After seeing both of these bucks during archery Season, I hunted them exclusively during
rifle season, only to get a couple quick glimpses of the 21 inch four point on the right.
It wasn't until the rut began and the season closed, that they again showed themselves.

...It was physically demanding and extremely challenging to hunt these areas. I guess that's actually what made it so appealing to me. It gave me a great feeling of accomplishment to be able to be regularly successful under these unfavorable conditions.
... I took pride in my ability to kill a buck when others could not. Because of my physical endurance, my determination and my years of Blacktail hunting experience. I was confident that I could overcome nearly any hunting challenge. For me hunting must be a challenge. The more difficult the challenge the greater the sense of accomplishment when successful. I've never been one who has had an interest in paying high dollars and shooting a 30 incher in an alfalfa field. I can only take credit for what I earn and I can only appreciate what's difficult to achieve. I must suffer both physically and mentally to earn the right to kill a buck.
... For a long time there was a balance. I would hunt hard each season and eventually kill a deer. If my friends heard a single shot in the direction in which I was hunting they would know that I got a buck. " You take all the fun out of it, you never shoot more than once" my cousin Jamie once said. In fact, I killed seven bucks in 7 consecutive years, using the same shell casing. I would reload my lucky shell, marked with silver paint, and use it as the first shot the next year. I finally lost it in Sonoma County after firing several shots into a large boar hog, which was nearly impossible to bring down.

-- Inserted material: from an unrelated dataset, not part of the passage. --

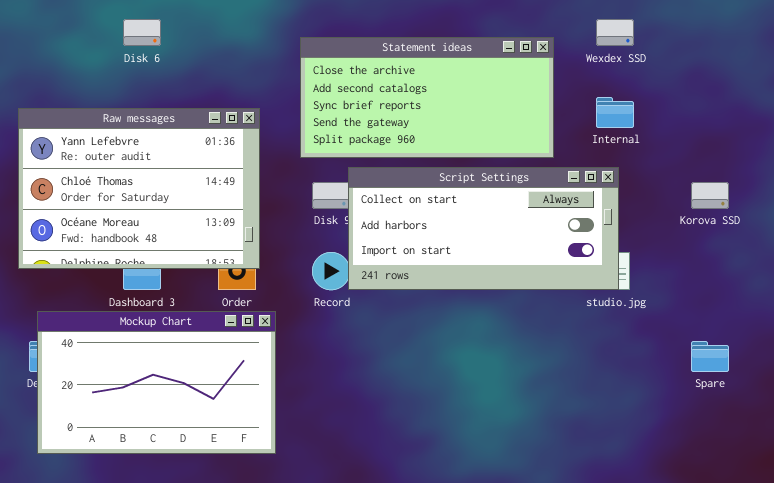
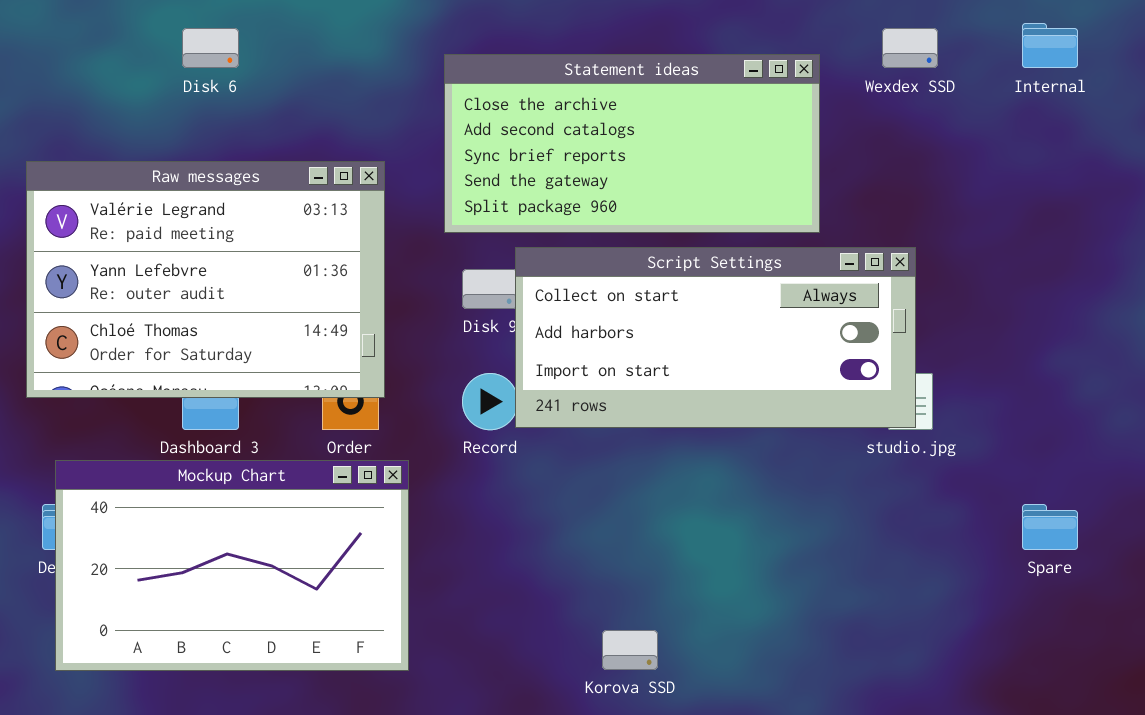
Internal: [596,97,634,128] -> [1022,23,1078,68], moved
Raw messages: [18,108,260,269] -> [26,161,385,398], scrolled up 1 row
Korova SSD: [691,182,729,209] -> [602,630,658,670], moved

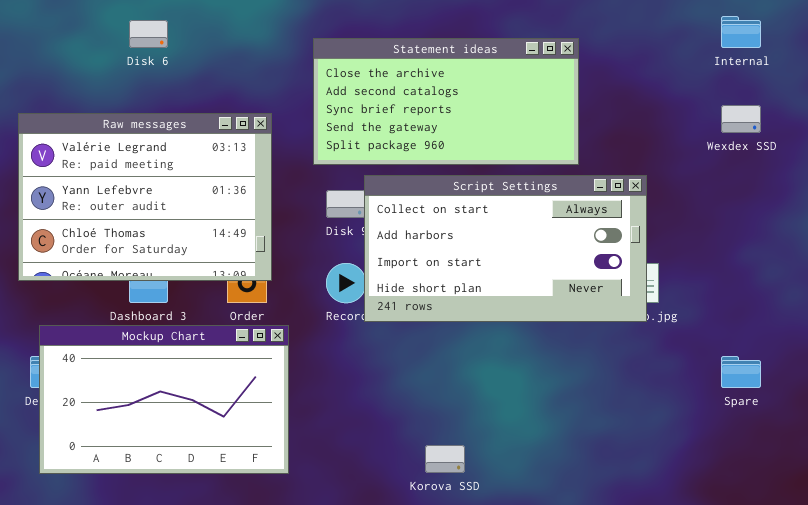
Wexdex SSD: [882,28,938,68] -> [721,105,761,133], moved
Script Settings: [515,247,916,428] -> [364,175,647,322], resized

... I've always had the dream to live and hunt on my own property. That dream became a reality a few years ago when I moved to a ranch in Mendocino County. The Blacktails in this area have the genetics for very respectable antler growth. This is apparent by the large number of entries in Boone and Crocket that come from the county. Food for deer is abundant and hunting pressure is minimal. The buck to doe ration probably approaches 50%. Sounds like all the ingredients necessary for some great Blacktail hunting, doesn't it? The hunting truly is great, but great hunting doesn't necessarily mean going home with a buck.
...These days I have increased the difficulty of the challenge. Sometimes I wonder if I haven't made the challenge too difficult. I have probably hunted and average of 50 days each of the last two deer seasons without firing a shot. This doesn't mean that I don't see bucks. I usually see legal bucks every time I hunt our ranch. It could be just one or two or maybe as many as ten or more in a full day of hunting. I've come close to pulling the trigger on a couple of the larger ones but have not. They just didn't meet my present standards.
... I am looking for one of the truly large bucks that I know exist in this area. I know they're here because every fall, shortly after deer season closes they come out of hiding for the rut.
... I have put a tremendous amount of effort into trying to find one of those big bucks. I hike, I sneak, I glass. I literally try everything I can think of but I rarely see the big ones during hunting season and when I have, they have not given me a decent shot . Wouldn't you think that an able bodied guy who has been hunting for more than 35 years and who is lucky enough to have a good ranch to hunt on, could occasionally score on a big Blacktail buck. That's what I thought before I moved to this county. Now I wonder. At times it seems like if I do ever take a really magnificent buck it will be the result of dumb luck and not effort.
....My tactics work very well on younger deer. I can find forked horns and small three points regularly. My usual hunting technique is sneaking from vantage point to vantage point thoroughly glassing from each spot.